WASHINGTON — Taxi trips have dropped dramatically at Dulles Airport since Uber, Lyft and similar services took off a few years ago, so the Metropolitan Washington Airports Authority is planning to cut the number of cabs at the airport by more than 16 percent.
Documents prepared for the authority’s board show a 6.7 percent drop of Washington Flyer taxicab trips leaving Dulles in 2016 and another 6.5 percent through the first nine months of 2017.
The drop in Washington Flyer cab usage for trips to the airport is even more dramatic: down 14.2 percent in 2016 and 18.1 percent more through September 2017.

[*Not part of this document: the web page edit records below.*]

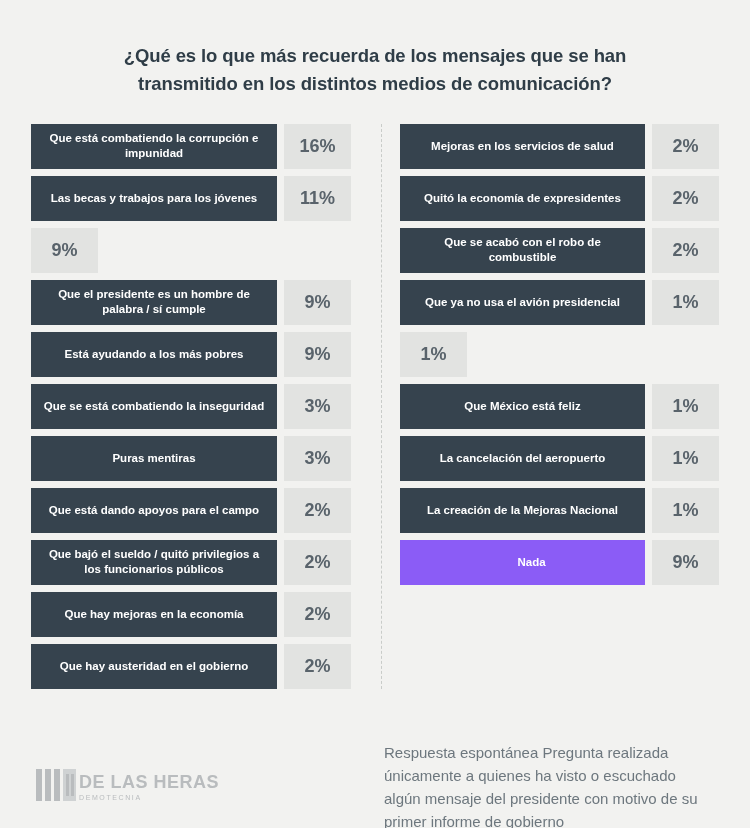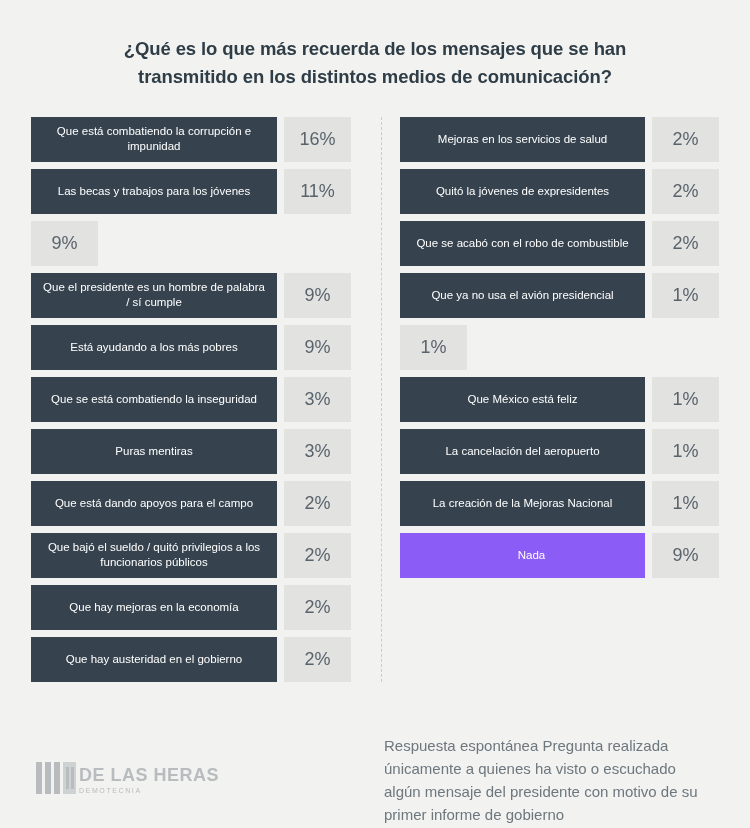--- a/index.html
+++ b/index.html
@@ -14,37 +14,38 @@
     color: #2e3b45;
     overflow: hidden;
   }
   .page {
     position: relative;
     width: 750px;
     height: 828px;
     box-sizing: border-box;
   }
   .title {
-    margin: 5px;
+    margin: 12px;
     padding: 30px 70px 0 70px;
     text-align: center;
     font-size: 18.5px;
     line-height: 1.5;
     font-weight: bold;
     color: #2f3d47;
     letter-spacing: -0.1px;
   }
   .columns {
     display: flex;
     flex-direction: row;
     justify-content: center;
     gap: 12px;
     margin-top: 26px;
     padding: 0 30px;
     box-sizing: border-box;
+    font-weight: bold;
   }
   .col {
     width: 338px;
     box-sizing: border-box;
     display: flex;
     flex-direction: column;
     gap: 7px;
   }
   .col.left {
     padding-right: 18px;
@@ -190,21 +191,21 @@
 
     </div>
 
     <div class="col right">
 
       <div class="row">
         <div class="label">Mejoras en los servicios de salud</div>
         <div class="value">2%</div>
       </div>
       <div class="row">
-        <div class="label">Quitó la jóvenes de expresidentes</div>
+        <div class="label">Quitó la economía de expresidentes</div>
         <div class="value">2%</div>
       </div>
       <div class="row">
         <div class="label">Que se acabó con el robo de combustible</div>
         <div class="value">2%</div>
       </div>
       <div class="row">
         <div class="label">Que ya no usa el avión presidencial</div>
         <div class="value">1%</div>
       </div>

The Airports Authority officially allowed services such as Uber and Lyft to operate on airport property — for a fee — in November 2015.
Under the existing taxicab contract for Dulles Airport, three companies provide a combined 720 cabs under the Washington Flyer brand. That contract is due to expire by Sept. 30, 2018, after a total of five years. In the 12 months that ended Sept. 30 of this year, the Airports Authority received $4.7 million in fees from the deal — $2.3 million in per-trip fees, $2.2 million in per-cab fees and $200,000 in other fees.
The authority’s board is due to vote Wednesday to approve the rules for a new contract that would reduce the number of cabs to 600 provided by two companies. Cab companies that bid will be required to offer at least $3,300 per year per cab, in addition to fees of $3 per trip to or from the airport, as well as annual per-driver fees.
The new contracts, scheduled to start with a two-year base period followed by three one-year options at the discretion of the Airports Authority, are expected to be awarded next year.